##### Selected passage #####
This book had an interesting premise - women disguised as men to fight in the Civil War. Here though, is where the story fell short for me.
I was promised a lot of stories of female soldiers. Instead, I got mini autobiographies of a handful of women. The author went into so much detail with one lady alone that it made up over a quarter of the book (her story took up several chapters with countless entries from another book).
I was hoping to hear from a lot of different stories involving ‘women warriors’ and it did not live up to my expectations.
This is still a well written novel and I enjoyed what I read but I was left shorted and annoyed. I feel that the author ‘lied’ about what this book was about and that it should’ve been advertised differently.
This book is a good resource, quoting periodicals, diaries, letters and memoirs of Civil War soldiers to document women as soldiers, nurses, and spies on both sides of conflict in the Civil War.
Eh. The writer gives me information without really supporting it, and the information he presents and claims is fact, I am unable to verify, so it makes me uncomfortable to use those bits of information. On the other, he does present information I can verify, but unfortunately, that same information is already easily contained in other books of the topic. The great thing though, was that he went into a lot of detail about Loretta Velazquez, since I can't find a copy of her memoir, the bad thing is, again, because he set up a precedent for not providing references for his facts in the Emma Edmonds chapter(he said her family was Irish, but doesn't say where he got that info from and Emma herself never says she's irish) I can't fully trust his claims about her. It was very interesting read, I enjoyed reading about the different women who went to war disguised as men, he's a good storyteller.
This is one book in my large collection about imposters. The book was entertaining. The author's writing style is not stilted or academic. Like many books of its kind, it is very poorly documented. In his notes the author claims that he "did not want to be a party to reporting fiction as fact, or to help to develop a mythology about women in the Civil War" and then proceeds to do exactly that. There is only a selected bibliography. There are notes in the back of the book for each chapter but, if you check the author's sources, background historical information about battles or local history come from well-researched sources but specific facts about individual women tend to come from sources even more poorly documented than this book. In his notes on Loreta Janeta Velazquez he admits that the evidence is circumstantial. He also states in the notes that when he did check primary sources he found major discrepancies.
I read this book as a source for a school project. I got most of the info I needed and appreciated the primary sources and references to many different people, not just one woman. However, what I did not like was the writing style and plot that jumps around to cover all the people. The book accomplished my goal for it which was to get information, however, I think it could have been written and formatted better.
##### Record excerpts #####
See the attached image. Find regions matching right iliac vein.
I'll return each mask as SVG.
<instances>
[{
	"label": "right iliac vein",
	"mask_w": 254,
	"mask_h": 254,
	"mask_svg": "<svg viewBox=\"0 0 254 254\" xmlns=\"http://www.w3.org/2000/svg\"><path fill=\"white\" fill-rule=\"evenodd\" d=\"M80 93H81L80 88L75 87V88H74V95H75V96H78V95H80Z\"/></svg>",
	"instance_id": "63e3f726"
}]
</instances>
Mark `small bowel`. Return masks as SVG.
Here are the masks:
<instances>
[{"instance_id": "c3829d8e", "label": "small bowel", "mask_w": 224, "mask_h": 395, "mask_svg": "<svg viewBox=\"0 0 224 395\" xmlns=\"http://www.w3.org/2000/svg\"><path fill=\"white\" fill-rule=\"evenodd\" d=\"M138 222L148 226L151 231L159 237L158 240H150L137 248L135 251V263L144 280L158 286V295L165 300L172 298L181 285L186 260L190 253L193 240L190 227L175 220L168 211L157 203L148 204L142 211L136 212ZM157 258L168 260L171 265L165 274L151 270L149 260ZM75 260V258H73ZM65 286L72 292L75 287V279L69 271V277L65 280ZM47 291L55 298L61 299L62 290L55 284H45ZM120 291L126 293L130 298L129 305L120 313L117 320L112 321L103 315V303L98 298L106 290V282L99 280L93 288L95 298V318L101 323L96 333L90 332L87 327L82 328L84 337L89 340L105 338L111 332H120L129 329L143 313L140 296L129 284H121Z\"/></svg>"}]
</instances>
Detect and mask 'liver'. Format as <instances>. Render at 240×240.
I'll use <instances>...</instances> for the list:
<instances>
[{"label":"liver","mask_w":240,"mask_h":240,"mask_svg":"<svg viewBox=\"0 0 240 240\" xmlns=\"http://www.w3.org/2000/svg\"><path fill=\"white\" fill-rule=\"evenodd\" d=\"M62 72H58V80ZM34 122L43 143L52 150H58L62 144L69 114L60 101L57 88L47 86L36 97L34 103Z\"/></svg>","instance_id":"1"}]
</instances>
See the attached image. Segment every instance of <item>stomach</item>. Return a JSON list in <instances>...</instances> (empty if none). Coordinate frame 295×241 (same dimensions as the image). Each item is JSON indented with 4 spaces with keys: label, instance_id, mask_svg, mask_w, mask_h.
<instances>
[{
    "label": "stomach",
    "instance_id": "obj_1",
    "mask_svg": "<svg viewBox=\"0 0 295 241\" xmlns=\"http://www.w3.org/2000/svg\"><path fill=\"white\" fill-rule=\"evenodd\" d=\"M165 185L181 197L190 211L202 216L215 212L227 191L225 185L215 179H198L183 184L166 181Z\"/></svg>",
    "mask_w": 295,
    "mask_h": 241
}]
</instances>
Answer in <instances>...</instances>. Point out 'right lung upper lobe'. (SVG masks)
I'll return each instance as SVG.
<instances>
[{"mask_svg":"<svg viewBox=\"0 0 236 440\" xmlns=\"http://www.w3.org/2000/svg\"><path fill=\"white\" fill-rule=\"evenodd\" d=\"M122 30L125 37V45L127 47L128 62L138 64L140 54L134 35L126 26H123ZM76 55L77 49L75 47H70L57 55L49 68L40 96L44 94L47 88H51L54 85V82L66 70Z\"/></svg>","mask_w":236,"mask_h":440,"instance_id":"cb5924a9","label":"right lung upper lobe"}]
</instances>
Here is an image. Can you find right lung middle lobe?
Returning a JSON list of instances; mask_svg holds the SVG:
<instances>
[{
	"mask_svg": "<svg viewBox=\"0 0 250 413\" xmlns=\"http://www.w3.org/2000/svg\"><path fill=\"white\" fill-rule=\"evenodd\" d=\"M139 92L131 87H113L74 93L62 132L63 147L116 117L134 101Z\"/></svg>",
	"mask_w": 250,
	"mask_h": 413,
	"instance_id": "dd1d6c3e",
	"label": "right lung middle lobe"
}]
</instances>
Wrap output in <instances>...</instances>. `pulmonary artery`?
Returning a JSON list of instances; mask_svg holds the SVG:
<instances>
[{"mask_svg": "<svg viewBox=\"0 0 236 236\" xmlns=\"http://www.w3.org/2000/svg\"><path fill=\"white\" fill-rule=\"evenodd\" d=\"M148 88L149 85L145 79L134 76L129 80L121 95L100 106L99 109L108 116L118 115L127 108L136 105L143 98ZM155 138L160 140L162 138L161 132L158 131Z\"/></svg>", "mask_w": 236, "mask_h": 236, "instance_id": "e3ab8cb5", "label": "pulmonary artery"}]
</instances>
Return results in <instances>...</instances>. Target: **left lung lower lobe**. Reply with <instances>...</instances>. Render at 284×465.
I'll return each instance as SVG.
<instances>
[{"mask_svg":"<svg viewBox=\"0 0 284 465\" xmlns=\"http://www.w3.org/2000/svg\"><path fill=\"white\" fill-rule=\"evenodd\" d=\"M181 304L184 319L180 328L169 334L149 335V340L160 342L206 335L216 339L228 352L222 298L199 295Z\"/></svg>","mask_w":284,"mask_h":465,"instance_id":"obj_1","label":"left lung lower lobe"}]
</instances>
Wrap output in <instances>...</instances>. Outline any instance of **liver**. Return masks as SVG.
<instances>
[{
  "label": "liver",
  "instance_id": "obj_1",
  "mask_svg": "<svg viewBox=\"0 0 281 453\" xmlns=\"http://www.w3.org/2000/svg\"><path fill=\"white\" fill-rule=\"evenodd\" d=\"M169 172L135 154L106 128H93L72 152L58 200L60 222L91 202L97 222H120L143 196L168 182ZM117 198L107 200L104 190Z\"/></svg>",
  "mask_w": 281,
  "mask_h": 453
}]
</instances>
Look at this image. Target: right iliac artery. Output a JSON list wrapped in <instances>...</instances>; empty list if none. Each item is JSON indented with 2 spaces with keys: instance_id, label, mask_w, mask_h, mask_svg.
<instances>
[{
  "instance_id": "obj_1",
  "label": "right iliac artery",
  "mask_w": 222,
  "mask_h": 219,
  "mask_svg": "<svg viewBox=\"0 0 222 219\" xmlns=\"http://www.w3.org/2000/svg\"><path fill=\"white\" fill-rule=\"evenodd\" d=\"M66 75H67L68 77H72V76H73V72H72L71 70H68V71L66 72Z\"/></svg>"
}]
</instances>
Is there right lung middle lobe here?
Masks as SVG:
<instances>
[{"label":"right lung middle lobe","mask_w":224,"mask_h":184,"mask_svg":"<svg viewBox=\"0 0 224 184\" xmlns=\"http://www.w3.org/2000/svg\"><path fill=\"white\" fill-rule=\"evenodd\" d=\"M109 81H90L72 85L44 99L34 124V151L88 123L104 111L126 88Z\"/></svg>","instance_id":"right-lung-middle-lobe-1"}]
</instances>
#####
__Written exercise A__:
Decide whether each statement below agrees with the book reviews, answering yes or no and quoting the exact words of the reviews that settle it.
(i) One reviewer says the book draws on periodicals, diaries, letters and memoirs.
(ii) One reviewer reports that the book includes a complete bibliography.
(iii) One reviewer used the book as a source for a school project.
__Written exercise B__:
According to the book reviews, what did the author say about Emma Edmonds's family without giving a source?
__Written exercise C__:
Reproduce word for word the passage of the book reviews that begins at the words "This book had" and stops after "been advertised differently.".

__Task response A__:
(i) Yes: "quoting periodicals, diaries, letters and memoirs of Civil War soldiers"
(ii) No: "There is only a selected bibliography."
(iii) Yes: "I read this book as a source for a school project."

__Task response B__:
He said her family was Irish.

__Task response C__:
This book had an interesting premise - women disguised as men to fight in the Civil War. Here though, is where the story fell short for me.
I was promised a lot of stories of female soldiers. Instead, I got mini autobiographies of a handful of women. The author went into so much detail with one lady alone that it made up over a quarter of the book (her story took up several chapters with countless entries from another book).
I was hoping to hear from a lot of different stories involving ‘women warriors’ and it did not live up to my expectations.
This is still a well written novel and I enjoyed what I read but I was left shorted and annoyed. I feel that the author ‘lied’ about what this book was about and that it should’ve been advertised differently.